For the “Big Three” U.S. automakers, hoping for a quick financial bailout from the White House, no news cannot be good news. On Sunday White House officials said that no announcement was expected Sunday or Monday while President Bush was in Iraq, having a pair of size 10 shoes thrown at him at a press conference. Bush, showing excellent reflexes, managed to avoid getting whacked on the head.
And now it is Tuesday and still no word. The thinking seems to be that the administration is weighing options on how much of a bailout and what are going to be the terms. Senator Bob Corker, Republican-Tennessee, said he spoke with the White House on Sunday. “I don’t think they yet know what they’re going to do,” Corker remarked. Ron Gettelfinger, president of the United Auto Workers said the administration and the union had not held talks. I would think or hope that no money would go out unless the union makes some serious concessions to the automakers. Without these concessions on stopping jobs bank (laid off union workers collect 90-95% of their wages until the labor-automaker contract ends) and reducing employee wages, along with big changes in how the U.S. automakers operate, I do not see how the automakers can sustain operations and suspect they will only be back for another bailout, crying bankruptcy once again next year. But President Bush had earlier said that we could not allow the “Big three” to fall into bankruptcy, which would be devastating to the U.S. economy already in a recession.

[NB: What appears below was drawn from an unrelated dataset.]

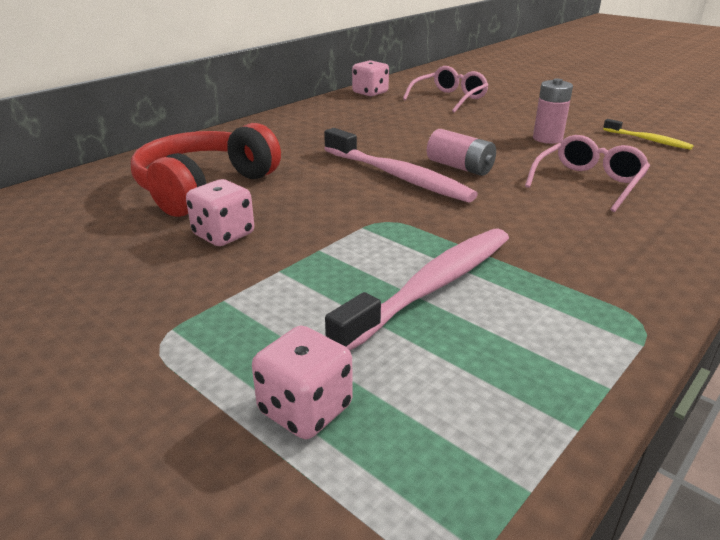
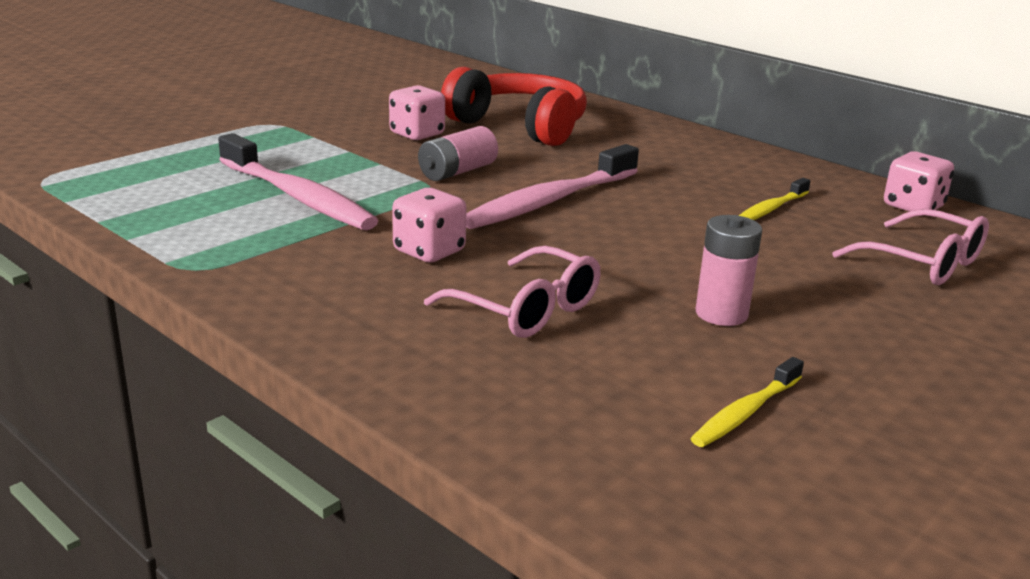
camera: 90 degrees right, 5 degrees down
(305, 409) = (177, 155): pink dice -> pink dice (429, 251)
(386, 120) = (770, 209): none -> yellow toothbrush
(460, 167) = (582, 236): pink battery -> pink battery (457, 172)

So which of the automakers will get a bailout? How much is Bush willing to handout? And will Bush authorize the funds be taken from the $350 billion remaining for the Wall Street bailout? GM and Chrysler say they will be out of cash within a few weeks and will have to file bankruptcy. Ford, who was able earlier this year to obtain cash and feels they will be OK for cash in 2009, wants a just-in-case-things-get-worse credit line.
Lots of questions to be asked and answered. The only real question worth answering is will a bailout work.